On the morning of July 2, I went to the TEA’s headquarters to meet with Scott on his final day as commissioner. He was relaxed, sitting casually on a sofa. I asked him how much damage had been done by the $5.4 billion in budget cuts imposed by the 2011 session. “The system can function as it is right now,” he said. “It was challenged but not broken. But our school-age population is growing. How much longer can the system be asked to do more with less until you impact the schools’ ability to do their jobs?”

He told me that at a Senate hearing last year, he had been asked, “What would you add back if you had the money?”

“I felt like I was being asked, ‘Do you want your heart or your lungs?’ ” he said.
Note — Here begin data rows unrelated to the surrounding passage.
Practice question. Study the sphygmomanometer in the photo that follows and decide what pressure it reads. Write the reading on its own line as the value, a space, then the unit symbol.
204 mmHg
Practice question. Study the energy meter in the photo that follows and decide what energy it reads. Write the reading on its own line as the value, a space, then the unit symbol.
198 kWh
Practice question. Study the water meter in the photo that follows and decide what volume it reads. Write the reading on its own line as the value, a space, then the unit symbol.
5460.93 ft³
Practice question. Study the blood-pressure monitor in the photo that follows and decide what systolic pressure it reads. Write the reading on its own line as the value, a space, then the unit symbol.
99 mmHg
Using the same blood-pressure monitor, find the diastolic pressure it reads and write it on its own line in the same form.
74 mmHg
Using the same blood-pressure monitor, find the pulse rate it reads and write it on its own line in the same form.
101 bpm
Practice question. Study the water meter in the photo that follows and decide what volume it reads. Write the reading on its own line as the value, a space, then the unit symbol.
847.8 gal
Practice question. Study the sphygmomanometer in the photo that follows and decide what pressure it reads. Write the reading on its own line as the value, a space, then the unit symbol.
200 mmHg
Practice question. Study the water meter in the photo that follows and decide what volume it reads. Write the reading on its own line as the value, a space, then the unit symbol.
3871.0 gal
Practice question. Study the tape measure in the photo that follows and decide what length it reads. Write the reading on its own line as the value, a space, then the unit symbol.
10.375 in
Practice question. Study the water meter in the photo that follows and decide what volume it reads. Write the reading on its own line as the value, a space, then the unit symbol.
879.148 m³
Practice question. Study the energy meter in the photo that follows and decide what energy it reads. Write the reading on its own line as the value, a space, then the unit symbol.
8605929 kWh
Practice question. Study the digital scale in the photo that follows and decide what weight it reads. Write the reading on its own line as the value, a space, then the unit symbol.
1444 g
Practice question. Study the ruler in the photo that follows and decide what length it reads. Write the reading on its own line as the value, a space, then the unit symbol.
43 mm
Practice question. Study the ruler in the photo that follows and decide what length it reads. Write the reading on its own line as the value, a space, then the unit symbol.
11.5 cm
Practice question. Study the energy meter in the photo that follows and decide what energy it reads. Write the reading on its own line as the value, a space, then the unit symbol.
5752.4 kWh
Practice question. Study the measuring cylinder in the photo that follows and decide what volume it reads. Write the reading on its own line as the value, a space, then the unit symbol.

More than anything, he lamented how the importance of public education had changed over the past decade. “Article three [which addresses education funding in the state budget] was always a priority,” he said, leaving unsaid the obvious—that this is no longer the case.

Now that Scott’s tenure has come to an end, a question mark hangs over the future of public education in Texas. The school system is embroiled in yet another round of school finance lawsuits that will take years to resolve. Many of the key figures who have directed education policy in recent years are leaving politics, including Scott Hochberg, the House member with the best understanding of school finance; Florence Shapiro, chair of the Senate Education Committee; and Rob Eissler, chair of the House Public Education Committee. With his criticism of standardized tests and the anti-testing resolution that is making the rounds of school districts in Texas, Scott has started a conversation that may change many people’s minds about testing. But did his conversion come too late to make a difference?

It seems unlikely that the Legislature will abandon the accountability system anytime soon given the pressure it is under from groups like the business community. Yet Scott senses a change in the air, from administrators who have long been skeptical of the accountability culture and from parents who are increasingly convinced that the tests don’t serve their children’s best interests. “I believe that during the next legislative session there will be a backlash,” he told me. I think he’s right.